### PROBLEM
Please write out every entry below exactly, leaving out any pictures.

### MATERIAL FOR THIS EXERCISE
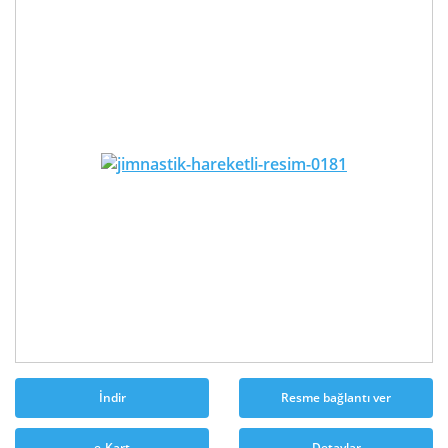
İndir
Resme bağlantı ver
e-Kart
Detaylar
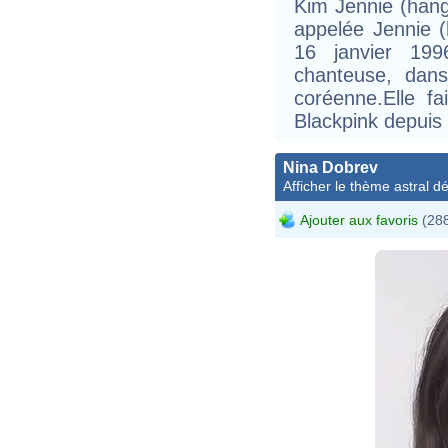
Kim Jennie (han
appelée Jennie 
16 janvier 19
chanteuse, dans
coréenne.Elle fa
Blackpink depuis
Nina Dobrev
Afficher le thème astral dét
Ajouter aux favoris
(288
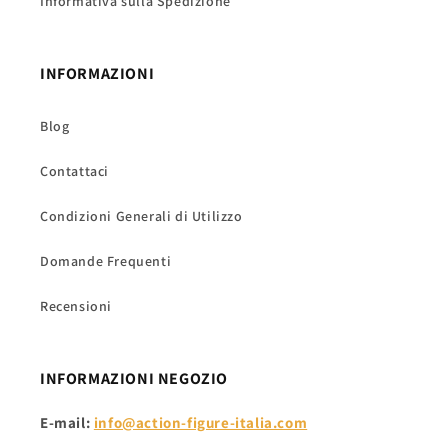
Informativa sulla Spedizione
INFORMAZIONI
Blog
Contattaci
Condizioni Generali di Utilizzo
Domande Frequenti
Recensioni
INFORMAZIONI NEGOZIO
E-mail:
info@action-figure-italia.com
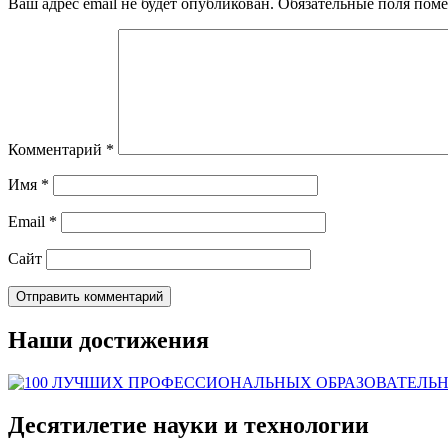
Ваш адрес email не будет опубликован.
Обязательные поля пом
Комментарий
*
Имя
*
Email
*
Сайт
Наши достижения
Десятилетие науки и технологии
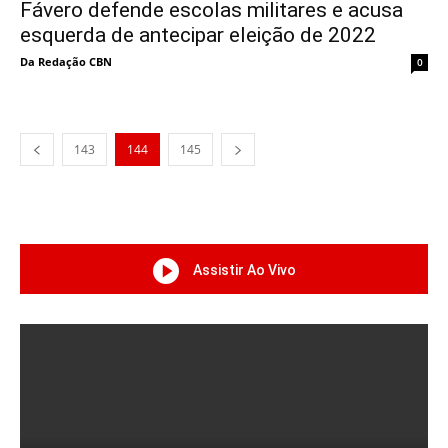
Fávero defende escolas militares e acusa
esquerda de antecipar eleição de 2022
Da Redação CBN
0
143
144
145
Assistir Ao Vivo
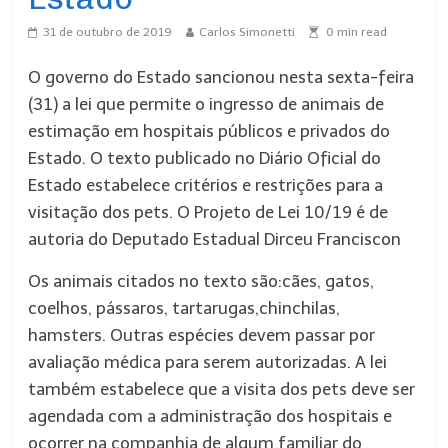
31 de outubro de 2019
Carlos Simonetti
0
min read
O governo do Estado sancionou nesta sexta-feira
(31) a lei que permite o ingresso de animais de
estimação em hospitais públicos e privados do
Estado. O texto publicado no Diário Oficial do
Estado estabelece critérios e restrições para a
visitação dos pets. O Projeto de Lei 10/19 é de
autoria do Deputado Estadual Dirceu Franciscon
Os animais citados no texto são:cães, gatos,
coelhos, pássaros, tartarugas,chinchilas,
hamsters. Outras espécies devem passar por
avaliação médica para serem autorizadas. A lei
também estabelece que a visita dos pets deve ser
agendada com a administração dos hospitais e
ocorrer na companhia de algum familiar do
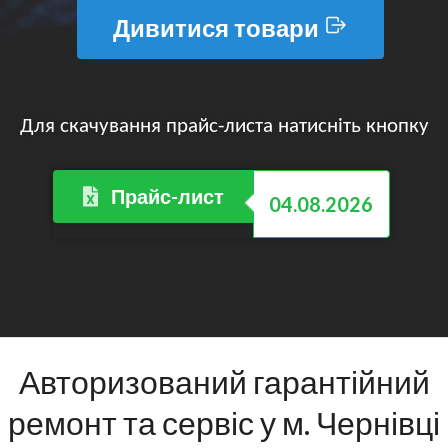
Дивитися товари
Для скачування прайс-листа натисніть кнопку
Прайс-лист
04.08.2026
Авторизований гарантійний
ремонт та сервіс у м. Чернівці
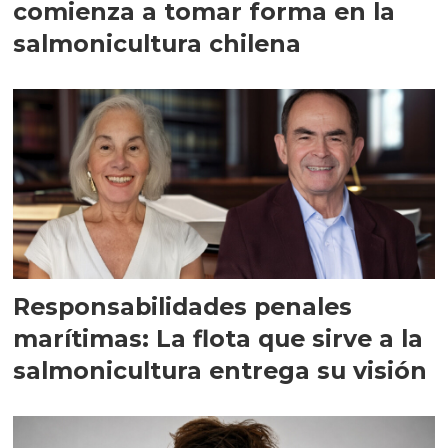
comienza a tomar forma en la
salmonicultura chilena
Responsabilidades penales
marítimas: La flota que sirve a la
salmonicultura entrega su visión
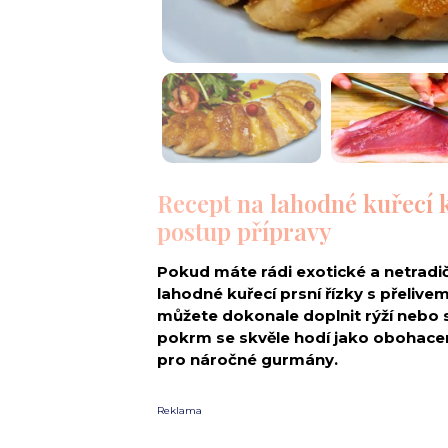
Recept na lahodné kuřecí 
postup přípravy
Pokud máte rádi exotické a netradič
lahodné kuřecí prsní řízky s přeliv
můžete dokonale doplnit rýží nebo s
pokrm se skvěle hodí jako obohacení
pro náročné gurmány.
Reklama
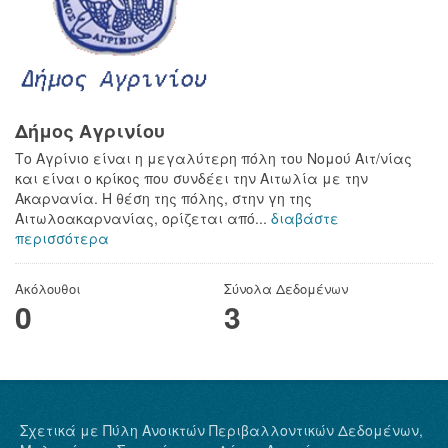
Δήμος Αγρινίου
Το Αγρίνιο είναι η μεγαλύτερη πόλη του Νομού Αιτ/νίας
και είναι ο κρίκος που συνδέει την Αιτωλία με την
Ακαρνανία. Η θέση της πόλης, στην γη της
Αιτωλοακαρνανίας, ορίζεται από...
διαβάστε
περισσότερα
Ακόλουθοι
Σύνολα Δεδομένων
0
3
Σχετικά με Πύλη Ανοικτών Περιβαλλοντικών Δεδομένων,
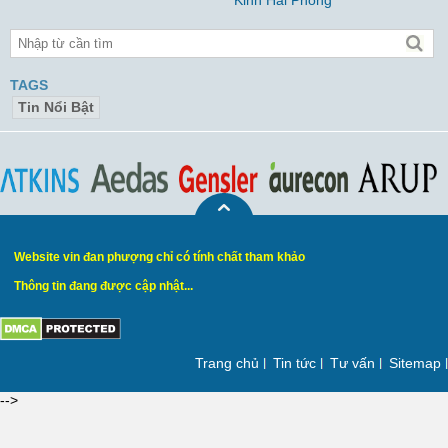
Kinh Hải Phòng
TAGS
Tin Nổi Bật
Website vin đan phượng chỉ có tính chất tham khảo
Thông tin đang được cập nhật...
Trang chủ
Tin tức
Tư vấn
Sitemap
-->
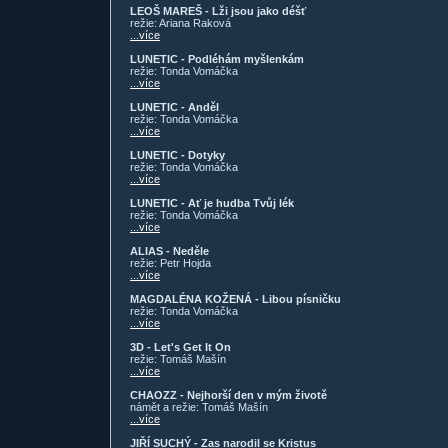
LEOŠ MAREŠ - Lži jsou jako déšť
režie: Ariana Raková
...více
LUNETIC - Podléhám myšlenkám
režie: Tonda Vomáčka
...více
LUNETIC - Anděl
režie: Tonda Vomáčka
...více
LUNETIC - Dotyky
režie: Tonda Vomáčka
...více
LUNETIC - Ať je hudba Tvůj lék
režie: Tonda Vomáčka
...více
ALIAS - Neděle
režie: Petr Hojda
...více
MAGDALÉNA KOŽENÁ - Libou písničku
režie: Tonda Vomáčka
...více
3D - Let's Get It On
režie: Tomáš Mašín
...více
CHAOZZ - Nejhorší den v mým životě
námět a režie: Tomáš Mašín
...více
JIŘÍ SUCHÝ - Zas narodil se Kristus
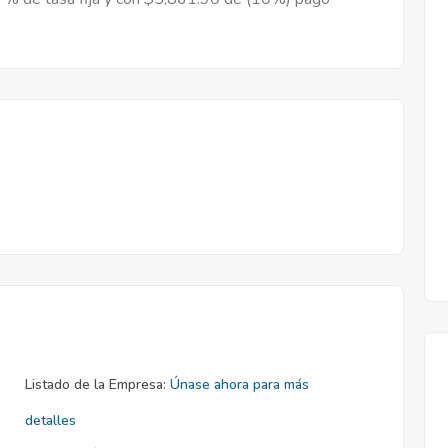
Listado de la Empresa:
Únase ahora para más
detalles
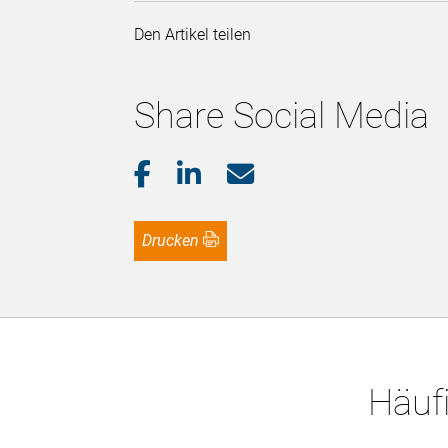
Den Artikel teilen
Share Social Media
Drucken
Häufi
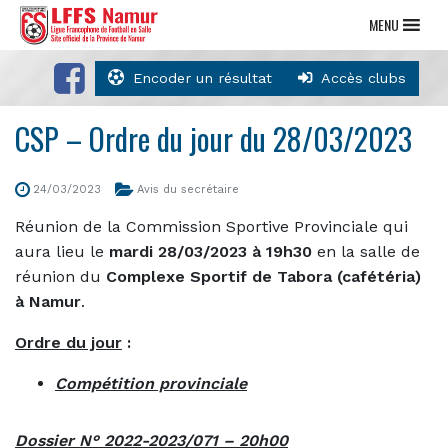
MENU
Encoder un résultat
Accès clubs
CSP – Ordre du jour du 28/03/2023
24/03/2023
Avis du secrétaire
Réunion de la Commission Sportive Provinciale qui
aura lieu le
mardi 28/03/2023 à 19h30
en la salle de
réunion du
Complexe Sportif de Tabora (cafétéria)
à Namur
.
Ordre du jour
:
Compétition provinciale
Dossier N° 2022-2023/071 – 20h00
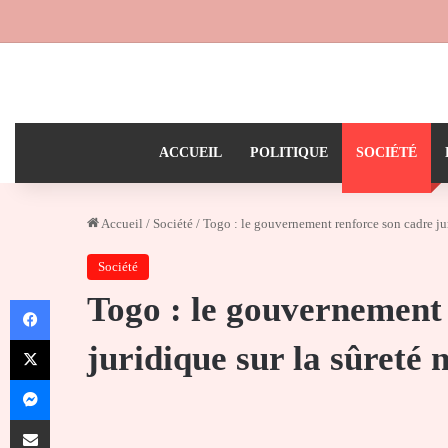
ACCUEIL
POLITIQUE
SOCIÉTÉ
Accueil
/
Société
/
Togo : le gouvernement renforce son cadre jur
Société
Togo : le gouvernement
Facebook
X
juridique sur la sûreté 
Messenger
Partager par email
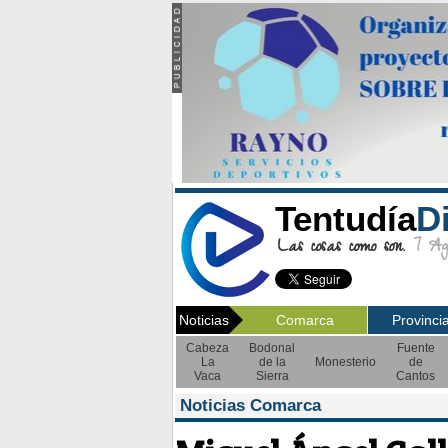
Tentudía
D
Las cosas como son.
7 Ago
Noticias
Comarca
Provinci
Cabeza
Bodonal
Fuente
La
de la
Monesterio
de
Vaca
Sierra
Cantos
Noticias Comarca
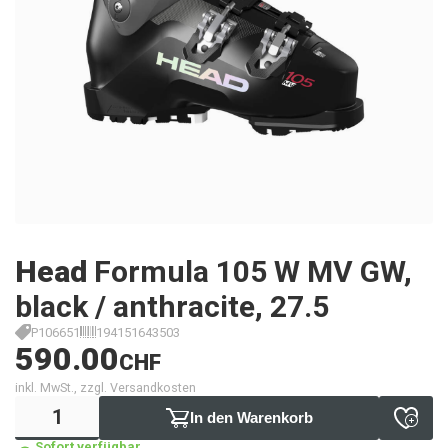
Head
Formula 105 W MV GW,
black / anthracite, 27.5
P106651
194151643503
590.00
CHF
inkl. MwSt., zzgl. Versandkosten
In den Warenkorb
Sofort verfügbar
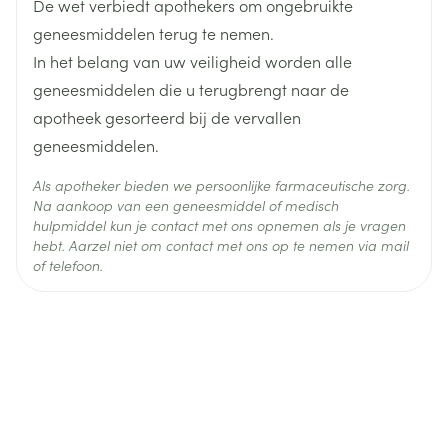
De wet verbiedt apothekers om ongebruikte
Actieve
geneesmiddelen terug te nemen.
anetholtrithion
Ingrediënten
In het belang van uw veiligheid worden alle
geneesmiddelen die u terugbrengt naar de
Behoud
Kamertemperatuur (15°C - 25°C)
apotheek gesorteerd bij de vervallen
geneesmiddelen.
Als apotheker bieden we persoonlijke farmaceutische zorg.
Na aankoop van een geneesmiddel of medisch
hulpmiddel kun je contact met ons opnemen als je vragen
hebt. Aarzel niet om contact met ons op te nemen via mail
of telefoon.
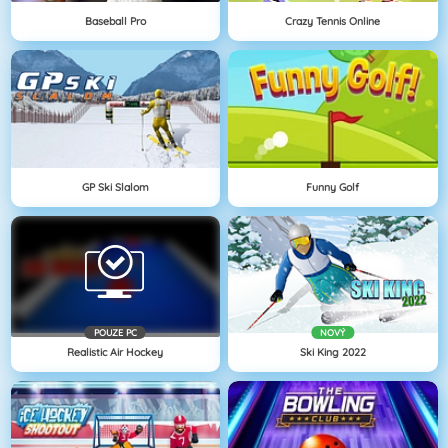
Baseball Pro
Crazy Tennis Online
GP Ski Slalom
Funny Golf
POUZE PC
NOVÝ
Realistic Air Hockey
Ski King 2022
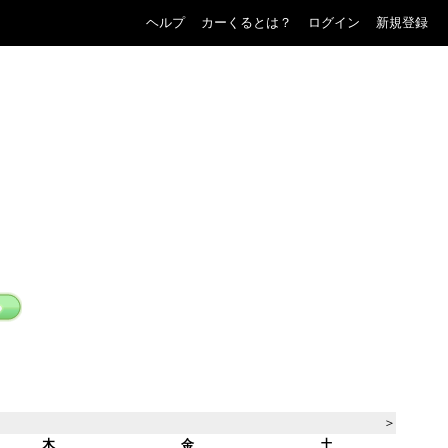
ヘルプ
カーくるとは？
ログイン
新規登録
＞
木
金
土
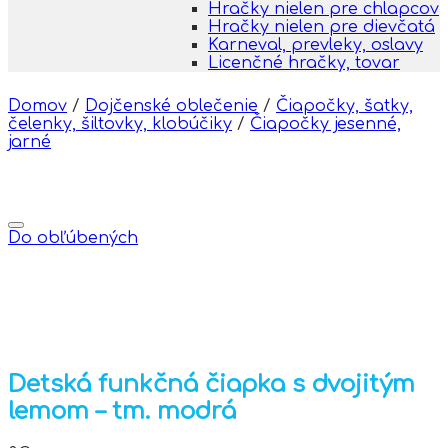
Hračky nielen pre chlapcov
Hračky nielen pre dievčatá
Karneval, prevleky, oslavy
Licenčné hračky, tovar
Domov
/
Dojčenské oblečenie
/
Čiapočky, šatky,
čelenky, šiltovky, klobúčiky
/
Čiapočky jesenné,
jarné
Do obľúbených
Detská funkčná čiapka s dvojitým
lemom – tm. modrá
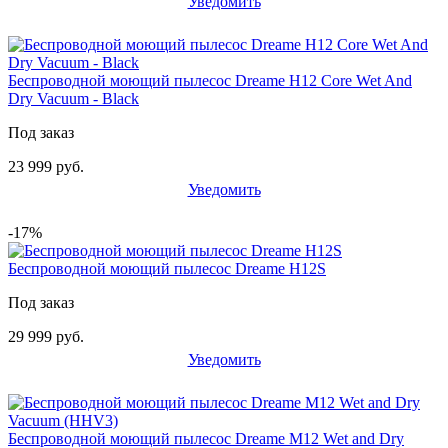
Уведомить
Беспроводной моющий пылесос Dreame H12 Core Wet And
Dry Vacuum - Black
Под заказ
23 999 руб.
Уведомить
-17%
Беспроводной моющий пылесос Dreame H12S
Под заказ
29 999 руб.
Уведомить
Беспроводной моющий пылесос Dreame M12 Wet and Dry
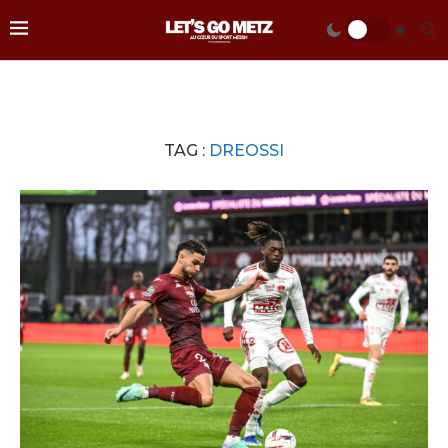
TAG :
DREOSSI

### SOLUTION BELOW
İndir
Resme bağlantı ver
e-Kart
Detaylar
Kim Jennie (han
appelée Jennie 
16 janvier 19
chanteuse, dans
coréenne.Elle fa
Blackpink depuis
Nina Dobrev
Afficher le thème astral dét
Ajouter aux favoris
(288
Informativa sulla Spedizione
INFORMAZIONI
Blog
Contattaci
Condizioni Generali di Utilizzo
Domande Frequenti
Recensioni
INFORMAZIONI NEGOZIO
E-mail:
info@action-figure-italia.com
Ваш адрес email не будет опубликован.
Обязательные поля пом
Комментарий
*
Имя
*
Email
*
Сайт
Наши достижения
Десятилетие науки и технологии
Fávero defende escolas militares e acusa
esquerda de antecipar eleição de 2022
Da Redação CBN
0
143
144
145
Assistir Ao Vivo
31 de outubro de 2019
Carlos Simonetti
0
min read
O governo do Estado sancionou nesta sexta-feira
(31) a lei que permite o ingresso de animais de
estimação em hospitais públicos e privados do
Estado. O texto publicado no Diário Oficial do
Estado estabelece critérios e restrições para a
visitação dos pets. O Projeto de Lei 10/19 é de
autoria do Deputado Estadual Dirceu Franciscon
Os animais citados no texto são:cães, gatos,
coelhos, pássaros, tartarugas,chinchilas,
hamsters. Outras espécies devem passar por
avaliação médica para serem autorizadas. A lei
também estabelece que a visita dos pets deve ser
agendada com a administração dos hospitais e
ocorrer na companhia de algum familiar do
Дивитися товари
Для скачування прайс-листа натисніть кнопку
Прайс-лист
04.08.2026
Авторизований гарантійний
ремонт та сервіс у м. Чернівці
comienza a tomar forma en la
salmonicultura chilena
Responsabilidades penales
marítimas: La flota que sirve a la
salmonicultura entrega su visión
Recept na lahodné kuřecí 
postup přípravy
Pokud máte rádi exotické a netradič
lahodné kuřecí prsní řízky s přeliv
můžete dokonale doplnit rýží nebo s
pokrm se skvěle hodí jako obohacení
pro náročné gurmány.
Reklama
Δήμος Αγρινίου
Το Αγρίνιο είναι η μεγαλύτερη πόλη του Νομού Αιτ/νίας
και είναι ο κρίκος που συνδέει την Αιτωλία με την
Ακαρνανία. Η θέση της πόλης, στην γη της
Αιτωλοακαρνανίας, ορίζεται από...
διαβάστε
περισσότερα
Ακόλουθοι
Σύνολα Δεδομένων
0
3
Σχετικά με Πύλη Ανοικτών Περιβαλλοντικών Δεδομένων,
Kinh Hải Phòng
TAGS
Tin Nổi Bật
Website vin đan phượng chỉ có tính chất tham khảo
Thông tin đang được cập nhật...
Trang chủ
Tin tức
Tư vấn
Sitemap
-->
LEOŠ MAREŠ - Lži jsou jako déšť
režie: Ariana Raková
...více
LUNETIC - Podléhám myšlenkám
režie: Tonda Vomáčka
...více
LUNETIC - Anděl
režie: Tonda Vomáčka
...více
LUNETIC - Dotyky
režie: Tonda Vomáčka
...více
LUNETIC - Ať je hudba Tvůj lék
režie: Tonda Vomáčka
...více
ALIAS - Neděle
režie: Petr Hojda
...více
MAGDALÉNA KOŽENÁ - Libou písničku
režie: Tonda Vomáčka
...více
3D - Let's Get It On
režie: Tomáš Mašín
...více
CHAOZZ - Nejhorší den v mým životě
námět a režie: Tomáš Mašín
...více
JIŘÍ SUCHÝ - Zas narodil se Kristus
Listado de la Empresa:
Únase ahora para más
detalles
Den Artikel teilen
Share Social Media
Drucken
Häufi
MENU
Encoder un résultat
Accès clubs
CSP – Ordre du jour du 28/03/2023
24/03/2023
Avis du secrétaire
Réunion de la Commission Sportive Provinciale qui
aura lieu le
mardi 28/03/2023 à 19h30
en la salle de
réunion du
Complexe Sportif de Tabora (cafétéria)
à Namur
.
Ordre du jour
:
Compétition provinciale
Dossier N° 2022-2023/071 – 20h00
ACCUEIL
POLITIQUE
SOCIÉTÉ
Accueil
/
Société
/
Togo : le gouvernement renforce son cadre jur
Société
Togo : le gouvernement
Facebook
X
juridique sur la sûreté 
Messenger
Partager par email
Tentudía
D
Las cosas como son.
7 Ago
Noticias
Comarca
Provinci
Cabeza
Bodonal
Fuente
La
de la
Monesterio
de
Vaca
Sierra
Cantos
Noticias Comarca
Head
Formula 105 W MV GW,
black / anthracite, 27.5
P106651
194151643503
590.00
CHF
inkl. MwSt., zzgl. Versandkosten
In den Warenkorb
Sofort verfügbar
De wet verbiedt apothekers om ongebruikte
Actieve
geneesmiddelen terug te nemen.
anetholtrithion
Ingrediënten
In het belang van uw veiligheid worden alle
geneesmiddelen die u terugbrengt naar de
Behoud
Kamertemperatuur (15°C - 25°C)
apotheek gesorteerd bij de vervallen
geneesmiddelen.
Als apotheker bieden we persoonlijke farmaceutische zorg.
Na aankoop van een geneesmiddel of medisch
hulpmiddel kun je contact met ons opnemen als je vragen
hebt. Aarzel niet om contact met ons op te nemen via mail
of telefoon.
Baseball Pro
Crazy Tennis Online
GP Ski Slalom
Funny Golf
POUZE PC
NOVÝ
Realistic Air Hockey
Ski King 2022
ヘルプ
カーくるとは？
ログイン
新規登録
＞
木
金
土
Hračky nielen pre chlapcov
Hračky nielen pre dievčatá
Karneval, prevleky, oslavy
Licenčné hračky, tovar
Domov
/
Dojčenské oblečenie
/
Čiapočky, šatky,
čelenky, šiltovky, klobúčiky
/
Čiapočky jesenné,
jarné
Do obľúbených
Detská funkčná čiapka s dvojitým
lemom – tm. modrá
Уведомить
Беспроводной моющий пылесос Dreame H12 Core Wet And
Dry Vacuum - Black
Под заказ
23 999 руб.
Уведомить
-17%
Беспроводной моющий пылесос Dreame H12S
Под заказ
29 999 руб.
Уведомить
Беспроводной моющий пылесос Dreame M12 Wet and Dry
TAG :
DREOSSI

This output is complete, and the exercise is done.